I head into the office to catch up with admin and Intrelate (our information management system). I then visit Frankie, son of Jack and brother of Sam who I had met earlier in the week. Frankie is 16 and is a new father of twins. There have been child protection concerns regarding the twins’ wellbeing due to the volatile relationship between Frankie and the twins’ mum, Molly, and their vulnerabilities as young parents and being able to understand the emotional impact of becoming parents when they are both still teenagers. At this stage, until relationship work can be undertaken with the parents, they have agreed that they will not see each other, recognising the fragility of their relationship. However, Frankie’s dad has said that they are still seeing each other. In order to try and promote Frankie’s involvement and participation in discussions with social work, I speak with him about this and we are able to agree in contacting the Children and Families Social Worker. From this, the Social Worker makes arrangements to meet with both Frankie and Molly that same day. The conversation with Frankie explores and agrees identified times and dates for ongoing supervised contact for Frankie with his children to build upon his relationship with them. After this discussion I chat with Frankie about his feelings and the best way forward to support him as a young father and also in developing his own skills and confidence. Frankie would like to explore college courses so I agree to arrange a meeting with a college advisor for a career guidance session in the coming days. I agree with Frankie to support him to attend this..

Friday

I meet with Scott at his home and we talk about promoting harm reduction regarding Scott’s alcohol use. Scott acknowledges that his alcohol use is having an impact on not only him, but his whole family. We explore the positive measures Scott has developed in the past that have been successful for him and find strengths in what has worked previously and how he can implement these in his daily life again. In conversation with Scott he was insightful of the difficulties his family experiences when he relapses and he is determined to address the challenges and identify goals that will promote a healthier lifestyle for him and his family. Scott believes that having goals he can work towards contributes to making positive change. We agree to explore employment and/or educational opportunities that can help improve his wellbeing and provide him with routine to his days.

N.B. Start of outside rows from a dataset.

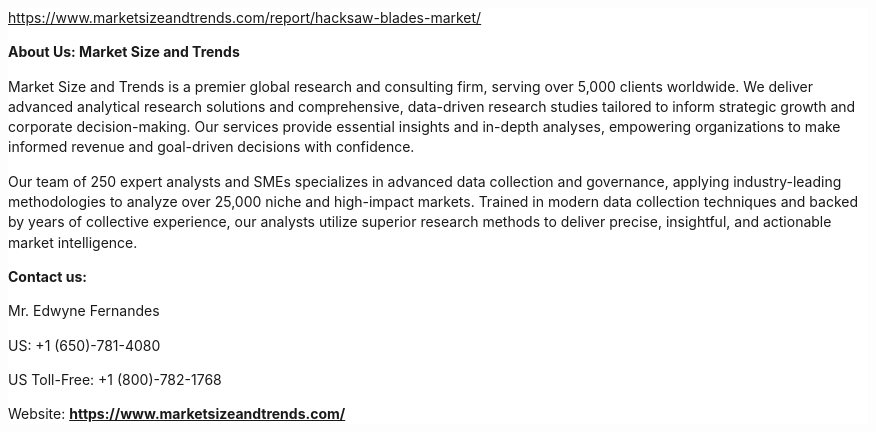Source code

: <a href="https://www.marketsizeandtrends.com/report/hacksaw-blades-market/">https://www.marketsizeandtrends.com/report/hacksaw-blades-market/</a></strong></p><p><strong>About Us: Market Size and Trends</strong></p><p>Market Size and Trends is a premier global research and consulting firm, serving over 5,000 clients worldwide. We deliver advanced analytical research solutions and comprehensive, data-driven research studies tailored to inform strategic growth and corporate decision-making. Our services provide essential insights and in-depth analyses, empowering organizations to make informed revenue and goal-driven decisions with confidence.</p><p>Our team of 250 expert analysts and SMEs specializes in advanced data collection and governance, applying industry-leading methodologies to analyze over 25,000 niche and high-impact markets. Trained in modern data collection techniques and backed by years of collective experience, our analysts utilize superior research methods to deliver precise, insightful, and actionable market intelligence.</p><p><strong>Contact us:</strong></p><p>Mr. Edwyne Fernandes</p><p>US: +1 (650)-781-4080</p><p>US Toll-Free: +1 (800)-782-1768</p><p>Website: <strong><a href="https://www.marketsizeandtrends.com/">https://www.marketsizeandtrends.com/</a></strong></p>
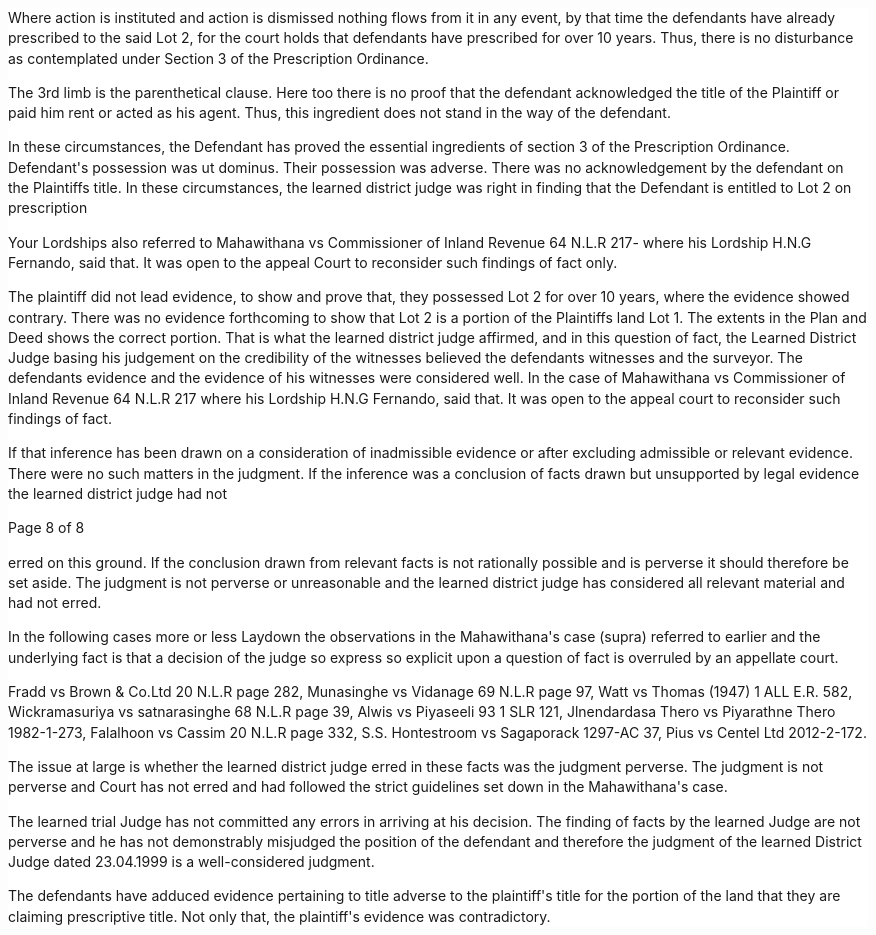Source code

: Where action is instituted and action is dismissed nothing flows from it in any event, by that time the defendants have already prescribed to the said Lot 2, for the court holds that defendants have prescribed for over 10 years. Thus, there is no disturbance as contemplated under Section 3 of the Prescription Ordinance.

The 3rd limb is the parenthetical clause. Here too there is no proof that the defendant acknowledged the title of the Plaintiff or paid him rent or acted as his agent. Thus, this ingredient does not stand in the way of the defendant.

In these circumstances, the Defendant has proved the essential ingredients of section 3 of the Prescription Ordinance. Defendant's possession was ut dominus. Their possession was adverse. There was no acknowledgement by the defendant on the Plaintiffs title. In these circumstances, the learned district judge was right in finding that the Defendant is entitled to Lot 2 on prescription

Your Lordships also referred to Mahawithana vs Commissioner of Inland Revenue 64 N.L.R 217- where his Lordship H.N.G Fernando, said that. It was open to the appeal Court to reconsider such findings of fact only.

The plaintiff did not lead evidence, to show and prove that, they possessed Lot 2 for over 10 years, where the evidence showed contrary. There was no evidence forthcoming to show that Lot 2 is a portion of the Plaintiffs land Lot 1. The extents in the Plan and Deed shows the correct portion. That is what the learned district judge affirmed, and in this question of fact, the Learned District Judge basing his judgement on the credibility of the witnesses believed the defendants witnesses and the surveyor. The defendants evidence and the evidence of his witnesses were considered well. In the case of Mahawithana vs Commissioner of Inland Revenue 64 N.L.R 217 where his Lordship H.N.G Fernando, said that. It was open to the appeal court to reconsider such findings of fact.

If that inference has been drawn on a consideration of inadmissible evidence or after excluding admissible or relevant evidence. There were no such matters in the judgment. If the inference was a conclusion of facts drawn but unsupported by legal evidence the learned district judge had not

Page 8 of 8

erred on this ground. If the conclusion drawn from relevant facts is not rationally possible and is perverse it should therefore be set aside. The judgment is not perverse or unreasonable and the learned district judge has considered all relevant material and had not erred.

In the following cases more or less Laydown the observations in the Mahawithana's case (supra) referred to earlier and the underlying fact is that a decision of the judge so express so explicit upon a question of fact is overruled by an appellate court.

Fradd vs Brown & Co.Ltd 20 N.L.R page 282, Munasinghe vs Vidanage 69 N.L.R page 97, Watt vs Thomas (1947) 1 ALL E.R. 582, Wickramasuriya vs satnarasinghe 68 N.L.R page 39, Alwis vs Piyaseeli 93 1 SLR 121, Jlnendardasa Thero vs Piyarathne Thero 1982-1-273, Falalhoon vs Cassim 20 N.L.R page 332, S.S. Hontestroom vs Sagaporack 1297-AC 37, Pius vs Centel Ltd 2012-2-172.

The issue at large is whether the learned district judge erred in these facts was the judgment perverse. The judgment is not perverse and Court has not erred and had followed the strict guidelines set down in the Mahawithana's case.

The learned trial Judge has not committed any errors in arriving at his decision. The finding of facts by the learned Judge are not perverse and he has not demonstrably misjudged the position of the defendant and therefore the judgment of the learned District Judge dated 23.04.1999 is a well-considered judgment.

The defendants have adduced evidence pertaining to title adverse to the plaintiff's title for the portion of the land that they are claiming prescriptive title. Not only that, the plaintiff's evidence was contradictory.
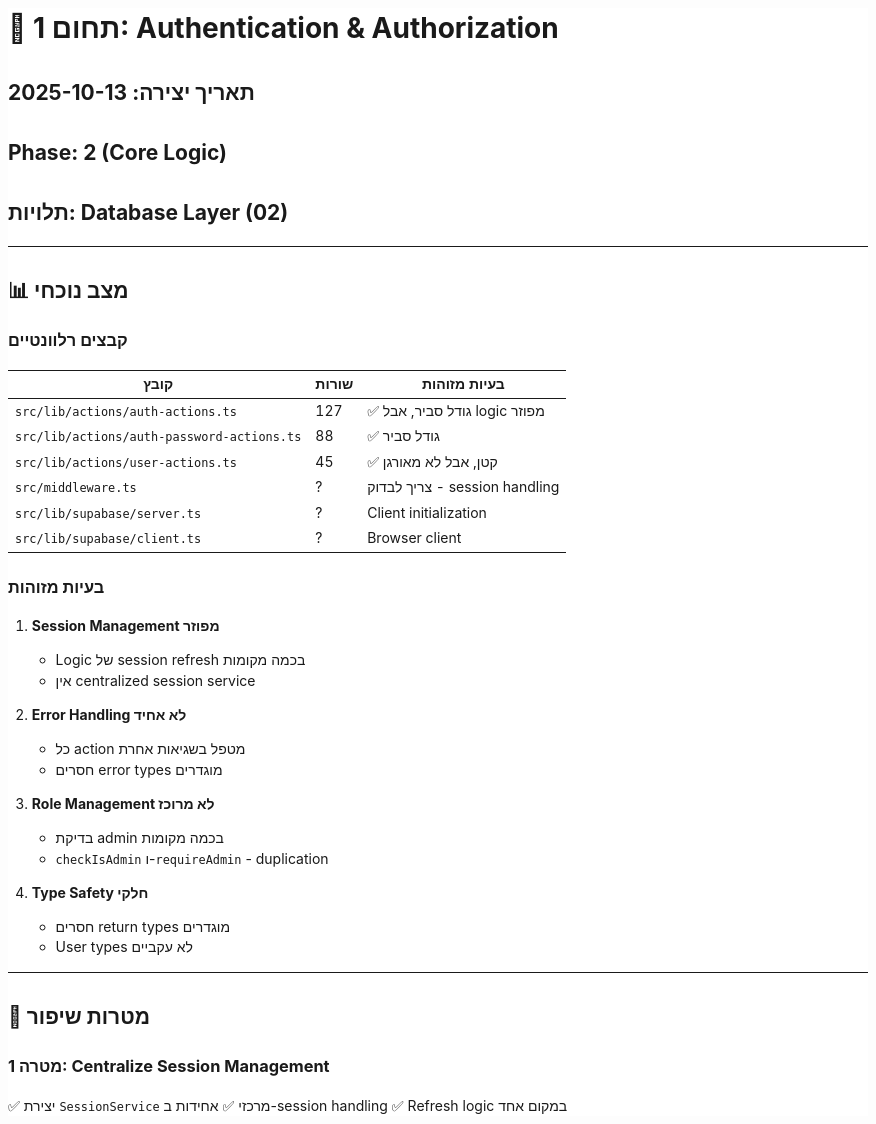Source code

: # 🔐 תחום 1: Authentication & Authorization

## תאריך יצירה: 2025-10-13
## Phase: 2 (Core Logic)
## תלויות: Database Layer (02)

---

## 📊 מצב נוכחי

### קבצים רלוונטיים

| קובץ | שורות | בעיות מזוהות |
|------|-------|---------------|
| `src/lib/actions/auth-actions.ts` | 127 | ✅ גודל סביר, אבל logic מפוזר |
| `src/lib/actions/auth-password-actions.ts` | 88 | ✅ גודל סביר |
| `src/lib/actions/user-actions.ts` | 45 | ✅ קטן, אבל לא מאורגן |
| `src/middleware.ts` | ? | צריך לבדוק - session handling |
| `src/lib/supabase/server.ts` | ? | Client initialization |
| `src/lib/supabase/client.ts` | ? | Browser client |

### בעיות מזוהות

1. **Session Management מפוזר**
   - Logic של session refresh בכמה מקומות
   - אין centralized session service

2. **Error Handling לא אחיד**
   - כל action מטפל בשגיאות אחרת
   - חסרים error types מוגדרים

3. **Role Management לא מרוכז**
   - בדיקת admin בכמה מקומות
   - `checkIsAdmin` ו-`requireAdmin` - duplication

4. **Type Safety חלקי**
   - חסרים return types מוגדרים
   - User types לא עקביים

---

## 🎯 מטרות שיפור

### מטרה 1: Centralize Session Management
✅ יצירת `SessionService` מרכזי
✅ אחידות ב-session handling
✅ Refresh logic במקום אחד
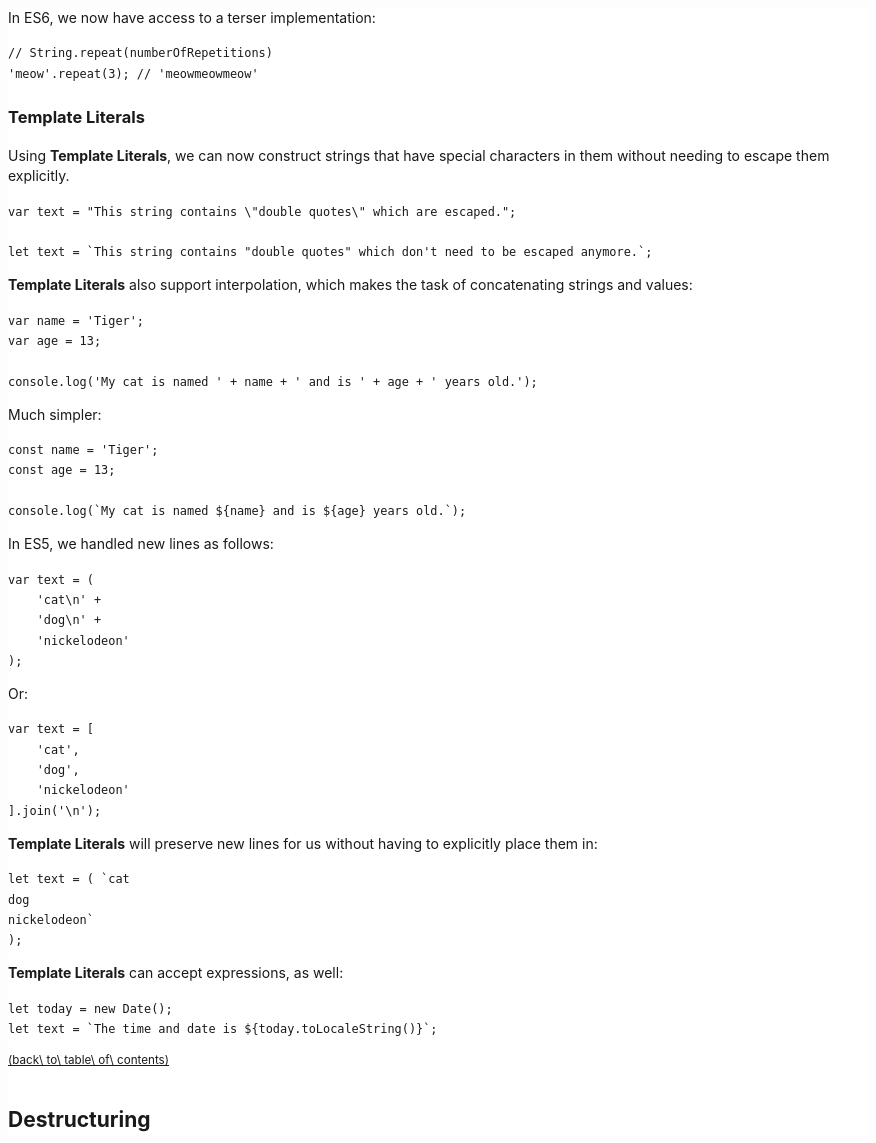 In ES6, we now have access to a terser implementation:

    // String.repeat(numberOfRepetitions)
    'meow'.repeat(3); // 'meowmeowmeow'

### Template Literals

Using **Template Literals**, we can now construct strings that have special characters in them without needing to escape them explicitly.

    var text = "This string contains \"double quotes\" which are escaped.";

    let text = `This string contains "double quotes" which don't need to be escaped anymore.`;

**Template Literals** also support interpolation, which makes the task of concatenating strings and values:

    var name = 'Tiger';
    var age = 13;

    console.log('My cat is named ' + name + ' and is ' + age + ' years old.');

Much simpler:

    const name = 'Tiger';
    const age = 13;

    console.log(`My cat is named ${name} and is ${age} years old.`);

In ES5, we handled new lines as follows:

    var text = (
        'cat\n' +
        'dog\n' +
        'nickelodeon'
    );

Or:

    var text = [
        'cat',
        'dog',
        'nickelodeon'
    ].join('\n');

**Template Literals** will preserve new lines for us without having to explicitly place them in:

    let text = ( `cat
    dog
    nickelodeon`
    );

**Template Literals** can accept expressions, as well:

    let today = new Date();
    let text = `The time and date is ${today.toLocaleString()}`;

<sup>[(back\ to\ table\ of\ contents)](#table-of-contents)</sup>

## Destructuring
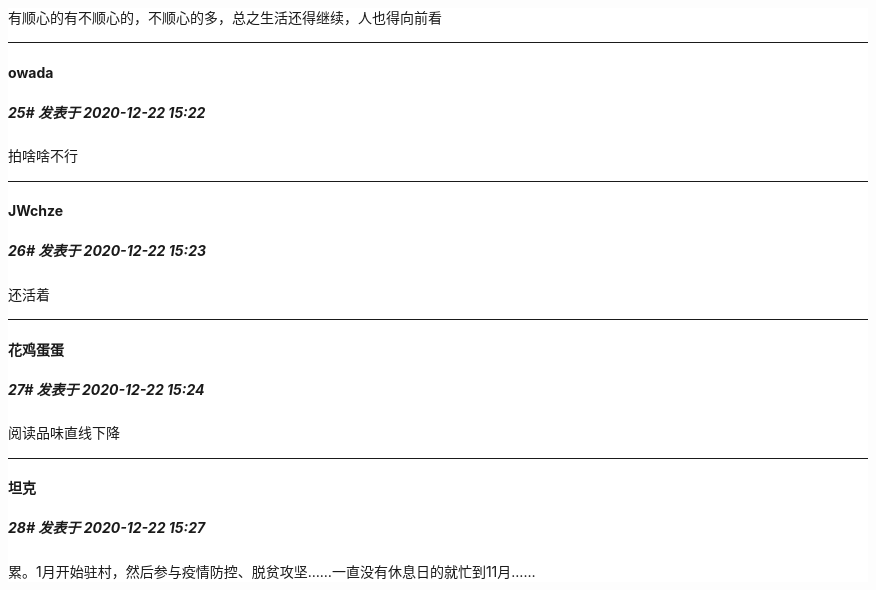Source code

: 


有顺心的有不顺心的，不顺心的多，总之生活还得继续，人也得向前看







*****

####  owada  
##### 25#       发表于 2020-12-22 15:22




拍啥啥不行







*****

####  JWchze  
##### 26#       发表于 2020-12-22 15:23




还活着







*****

####  花鸡蛋蛋  
##### 27#       发表于 2020-12-22 15:24




阅读品味直线下降







*****

####  坦克  
##### 28#       发表于 2020-12-22 15:27




累。1月开始驻村，然后参与疫情防控、脱贫攻坚……一直没有休息日的就忙到11月……



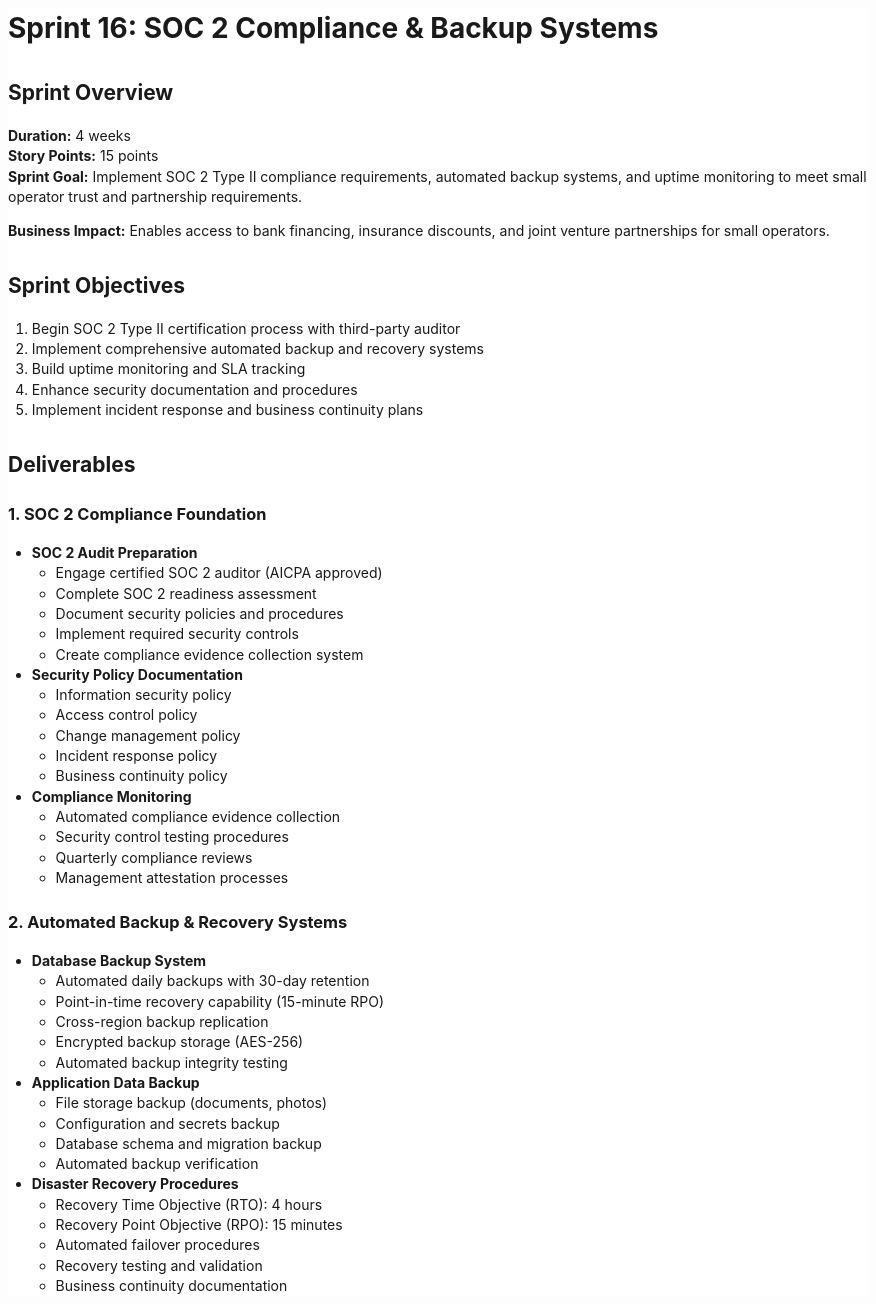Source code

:# Sprint 16: SOC 2 Compliance & Backup Systems

## Sprint Overview

**Duration:** 4 weeks  
**Story Points:** 15 points  
**Sprint Goal:** Implement SOC 2 Type II compliance requirements, automated
backup systems, and uptime monitoring to meet small operator trust and
partnership requirements.

**Business Impact:** Enables access to bank financing, insurance discounts, and
joint venture partnerships for small operators.

## Sprint Objectives

1. Begin SOC 2 Type II certification process with third-party auditor
2. Implement comprehensive automated backup and recovery systems
3. Build uptime monitoring and SLA tracking
4. Enhance security documentation and procedures
5. Implement incident response and business continuity plans

## Deliverables

### 1. SOC 2 Compliance Foundation

- **SOC 2 Audit Preparation**
  - Engage certified SOC 2 auditor (AICPA approved)
  - Complete SOC 2 readiness assessment
  - Document security policies and procedures
  - Implement required security controls
  - Create compliance evidence collection system
- **Security Policy Documentation**
  - Information security policy
  - Access control policy
  - Change management policy
  - Incident response policy
  - Business continuity policy
- **Compliance Monitoring**
  - Automated compliance evidence collection
  - Security control testing procedures
  - Quarterly compliance reviews
  - Management attestation processes

### 2. Automated Backup & Recovery Systems

- **Database Backup System**
  - Automated daily backups with 30-day retention
  - Point-in-time recovery capability (15-minute RPO)
  - Cross-region backup replication
  - Encrypted backup storage (AES-256)
  - Automated backup integrity testing
- **Application Data Backup**
  - File storage backup (documents, photos)
  - Configuration and secrets backup
  - Database schema and migration backup
  - Automated backup verification
- **Disaster Recovery Procedures**
  - Recovery Time Objective (RTO): 4 hours
  - Recovery Point Objective (RPO): 15 minutes
  - Automated failover procedures
  - Recovery testing and validation
  - Business continuity documentation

I meet with Eric’s mum in the afternoon and reassure her that I will provide ongoing support to Eric, who is back in prison. Eric’s mum is anxious about the impact of his most recent assault and about her contact and relationships with her grandchildren. Previously when a domestic incident has taken place it has impacted upon contact, however, it is recognised that she is seen as a positive person in the children’s lives and ongoing contact should be maintained. Eric’s mum feels more reassured when I am leaving and is aware that Eric will receive support within the prison and that she will be supported in maintaining her relationships with the grandchildren.

After this, a few quick calls are made, and that’s me……another busy week at its end.